In 1975, the tourism complex was built which encompassed the Tourism Field Office at the center, the Baguio Mountain Provinces Museum and the Sunshine Park at the left and the Minister’s cottage at the right. Very few know that Sunshine Park was named after Sunshine Joe and is patterned after a shield as a tribute to our Cordillera brothers. Simultaneous with the building of the complex was the building of the Baguio Convention Center and the Melvin Jones grandstand carrying the Ifugao hut design. The monumental builders were MOT Minister Jose Aspiras and PTA General Manager Bernardo Vergara.
We were cramped in that little office of Ben Andaya at Governor Pack Road (now Baguio Chamber of Commerce) in between the museum and the Minister’s cottage, while our PTA colleagues were at the old office at Burnham Park (now CEPMO). The busiest months were summer (Holy Week and summer break) and the Christmas Holidays (last week of November to Christmas).
This year was when most of the activities of tourism were happening. With the infrastructure buildings came big international promotions like the Karpov-Korchnoi International Chess Tournament, the reunion for peace and balikbayan programs, travel agents’ familiarization tours, visits of dignitaries, Prince and Kings, and movie stars. Some of the visits required a lot of protocol in reception, guiding and handling (like walking two steps behind).

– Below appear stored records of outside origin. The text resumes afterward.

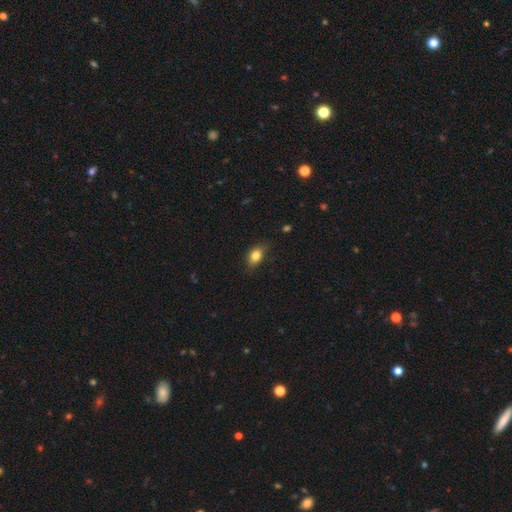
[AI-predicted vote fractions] This is clearly a smooth galaxy (82%). How rounded: likely in between (78%). Merging: likely none (77%).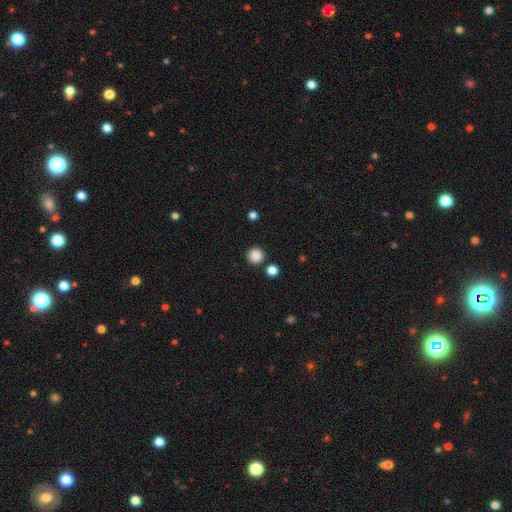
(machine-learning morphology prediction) This is clearly a smooth galaxy (86%). How rounded: clearly round (95%). Merging: clearly none (87%).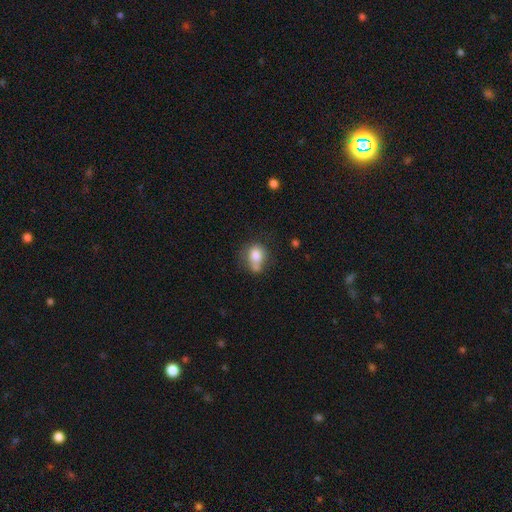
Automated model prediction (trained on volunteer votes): This is likely a smooth galaxy (79%). How rounded: possibly round (59%). Merging: marginally none (40%).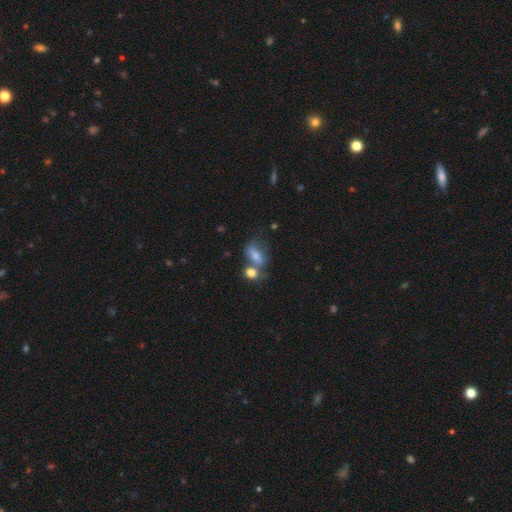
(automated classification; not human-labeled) Morphology: type=smooth (70%); roundness=in between (78%); merging=merger (40%).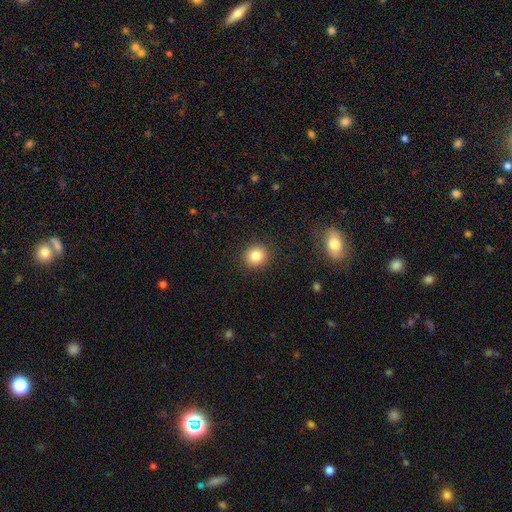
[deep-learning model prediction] Morphology: type=smooth (84%); roundness=round (84%); merging=none (90%).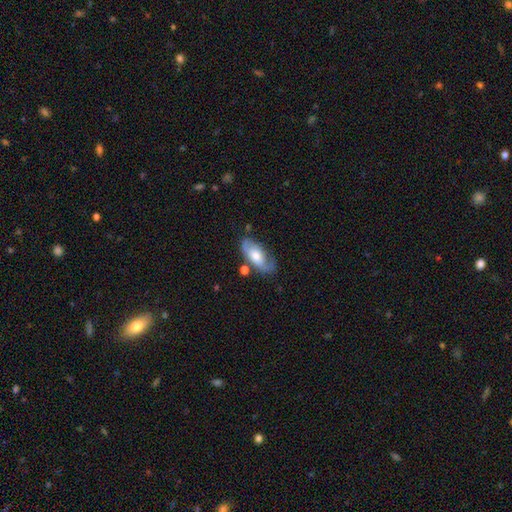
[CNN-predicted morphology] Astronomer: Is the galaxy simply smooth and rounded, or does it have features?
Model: featured or disk — 54% (runner-up: smooth, 40%).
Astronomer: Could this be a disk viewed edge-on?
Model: no — 86%.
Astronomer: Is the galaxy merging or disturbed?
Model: none — 63%.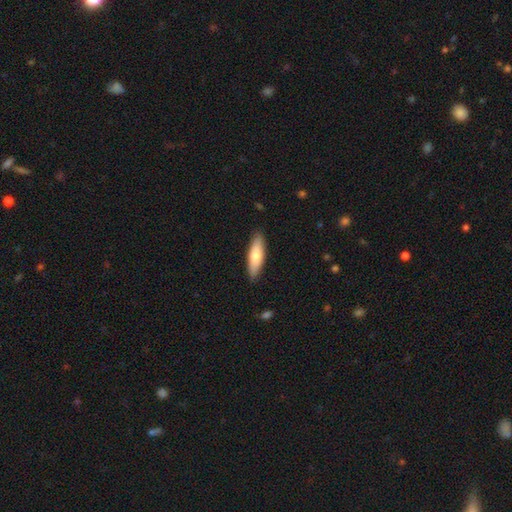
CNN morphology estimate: Q: Smooth or featured?
A: smooth (74%); runner-up: featured or disk (21%)
Q: How rounded?
A: cigar-shaped (53%); runner-up: in between (46%)
Q: Merging?
A: none (88%); runner-up: minor disturbance (9%)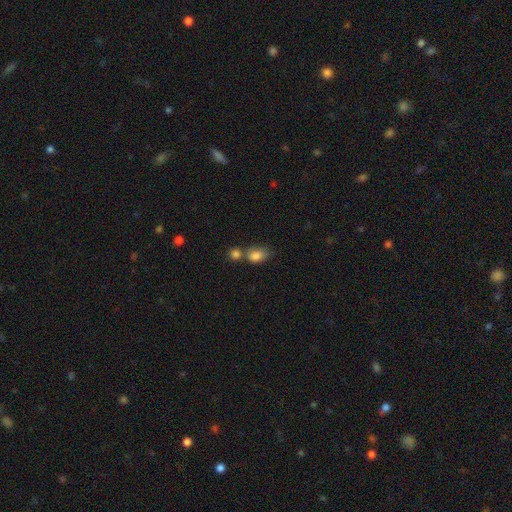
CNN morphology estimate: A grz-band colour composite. It shows a smooth galaxy with no disk features (84%) that is in between round and cigar-shaped (79%). Merging: merger (44%).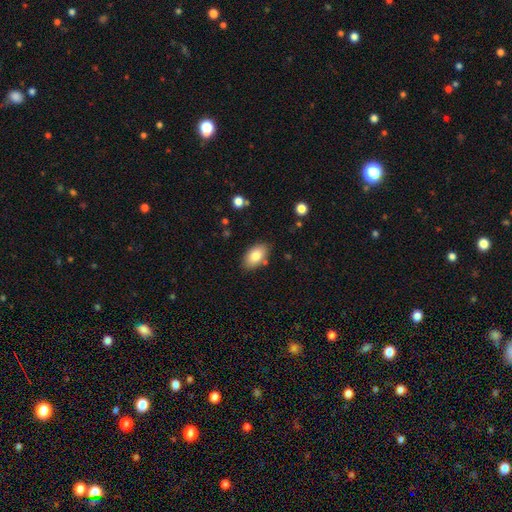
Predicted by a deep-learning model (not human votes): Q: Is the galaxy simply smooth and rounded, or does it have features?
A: smooth — 81%.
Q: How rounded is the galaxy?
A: in between — 93%.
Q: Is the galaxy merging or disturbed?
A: none — 83%.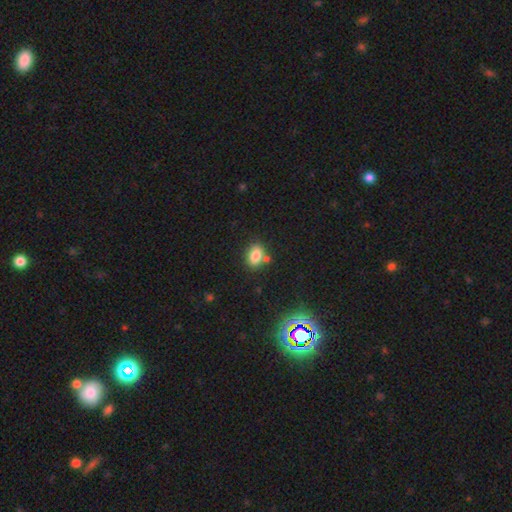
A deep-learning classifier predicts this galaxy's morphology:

For the local scene: the first trailblazing team to Mt. Pulag was done in 1975 and the first organized climb to Mt. Pulag was in 1978, the first Cañao Festival, the Muslim-Christian cultural exchange program for the youth, on-the-spot photo contests, media familiarization tours, folkfest singing contest (Country music) and shows at the Sunshine Park, selection of model employees of hotels and most outstanding hotels and May flower parades and the first tour guiding seminar.
The 1980s brought the Pope’s visit, clean and green programs, the regionalization of the field office to Region 1 and CAR after the Edsa revolution, the participation in the 1st Philippine Travel Mart and the renaming of the Philippine Convention Bureau to the Philippine Convention and Visitors Corporation. There was also a leadership change of the three offices in Baguio namely: The Department of Tourism, the PTA and the Baguio Convention Center which was then under the PCVC. It was also the decade when the 1st PTA Travel Tax Office was established in Baguio and the celebration of the 1st Baguio Arts Festival at the Baguio Convention center.
The 1990s was the year of the earthquake and the Mt. Pinatubo eruption. It was also the year when Camp John Hay was turned over to the PTA in preparation for its privatization.
During all these years, the tourism family enjoyed camaraderie with the private and public sector and within themselves. Because we worked closely at the Baguio airport, we were also good friends with the Philippine Airlines staff.
Indeed, those were the days my friend. The tourism family is now scattered all over the globe, but we still stay in touch and hold mini reunions every now and then. The love, care and happy memories still remain. After all it was during those younger days that we fell in love and had our families. We might have changed in looks but we have grown in wisdom. We need to look back and remember every once in a while, because life is short and unexpected events happen. Happy memories keep us grounded.